▸ **Records**:
· · · · ·

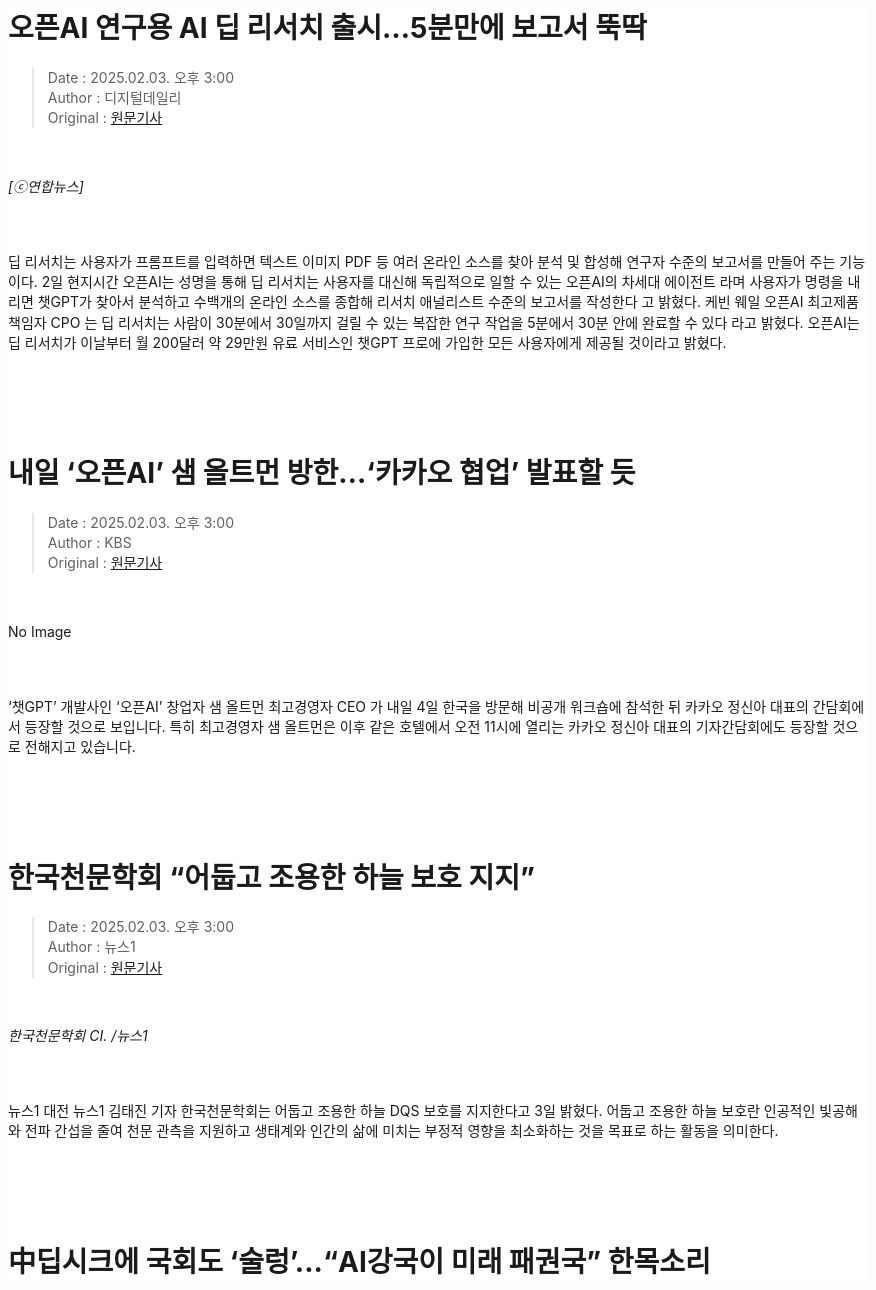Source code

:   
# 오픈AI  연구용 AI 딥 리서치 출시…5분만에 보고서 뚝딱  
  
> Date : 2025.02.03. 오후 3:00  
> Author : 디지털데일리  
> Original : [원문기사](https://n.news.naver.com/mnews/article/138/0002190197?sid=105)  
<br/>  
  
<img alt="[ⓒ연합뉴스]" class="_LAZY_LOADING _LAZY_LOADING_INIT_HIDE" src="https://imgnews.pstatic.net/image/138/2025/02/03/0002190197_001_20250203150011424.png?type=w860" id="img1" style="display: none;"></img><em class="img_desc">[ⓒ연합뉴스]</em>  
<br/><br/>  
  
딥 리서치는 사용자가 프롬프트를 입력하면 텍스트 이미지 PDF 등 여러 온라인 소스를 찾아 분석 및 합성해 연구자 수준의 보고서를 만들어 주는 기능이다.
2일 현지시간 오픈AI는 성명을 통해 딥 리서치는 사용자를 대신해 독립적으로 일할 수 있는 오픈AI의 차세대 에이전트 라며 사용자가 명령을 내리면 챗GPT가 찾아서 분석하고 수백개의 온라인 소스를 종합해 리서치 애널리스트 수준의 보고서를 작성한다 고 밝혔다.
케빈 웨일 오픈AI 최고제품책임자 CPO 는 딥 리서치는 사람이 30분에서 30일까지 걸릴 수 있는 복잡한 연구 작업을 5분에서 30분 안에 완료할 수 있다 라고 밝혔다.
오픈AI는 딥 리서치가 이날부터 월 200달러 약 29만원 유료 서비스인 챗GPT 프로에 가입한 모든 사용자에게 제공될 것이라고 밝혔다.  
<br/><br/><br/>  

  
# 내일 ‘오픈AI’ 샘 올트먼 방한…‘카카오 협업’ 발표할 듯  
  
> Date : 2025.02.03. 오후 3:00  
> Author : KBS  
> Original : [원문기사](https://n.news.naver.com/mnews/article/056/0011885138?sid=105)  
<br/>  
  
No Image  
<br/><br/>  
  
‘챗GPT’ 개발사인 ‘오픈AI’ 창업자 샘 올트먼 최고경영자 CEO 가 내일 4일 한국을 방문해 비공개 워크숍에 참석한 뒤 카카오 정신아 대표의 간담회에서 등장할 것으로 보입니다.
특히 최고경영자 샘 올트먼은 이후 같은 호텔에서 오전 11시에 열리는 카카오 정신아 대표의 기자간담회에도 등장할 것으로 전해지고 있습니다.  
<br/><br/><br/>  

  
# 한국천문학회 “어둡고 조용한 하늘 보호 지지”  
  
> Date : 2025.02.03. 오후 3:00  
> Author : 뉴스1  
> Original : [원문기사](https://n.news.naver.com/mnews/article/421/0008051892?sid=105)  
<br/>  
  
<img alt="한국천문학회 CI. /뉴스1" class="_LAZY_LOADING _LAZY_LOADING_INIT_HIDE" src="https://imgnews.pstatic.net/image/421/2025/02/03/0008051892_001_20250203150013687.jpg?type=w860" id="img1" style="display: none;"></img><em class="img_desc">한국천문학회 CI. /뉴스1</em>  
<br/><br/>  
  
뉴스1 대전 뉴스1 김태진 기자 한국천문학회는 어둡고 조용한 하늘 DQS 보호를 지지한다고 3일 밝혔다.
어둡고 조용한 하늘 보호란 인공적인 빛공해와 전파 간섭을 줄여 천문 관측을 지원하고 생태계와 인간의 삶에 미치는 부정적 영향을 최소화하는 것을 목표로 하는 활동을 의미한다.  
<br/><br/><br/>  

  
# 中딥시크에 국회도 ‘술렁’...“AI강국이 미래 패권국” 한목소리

· · · · ·

▸ **Your objective**:
Tally the lines in the records above that contain the word "imgnews", and give only that number.

▸ **Answer for the task**:
2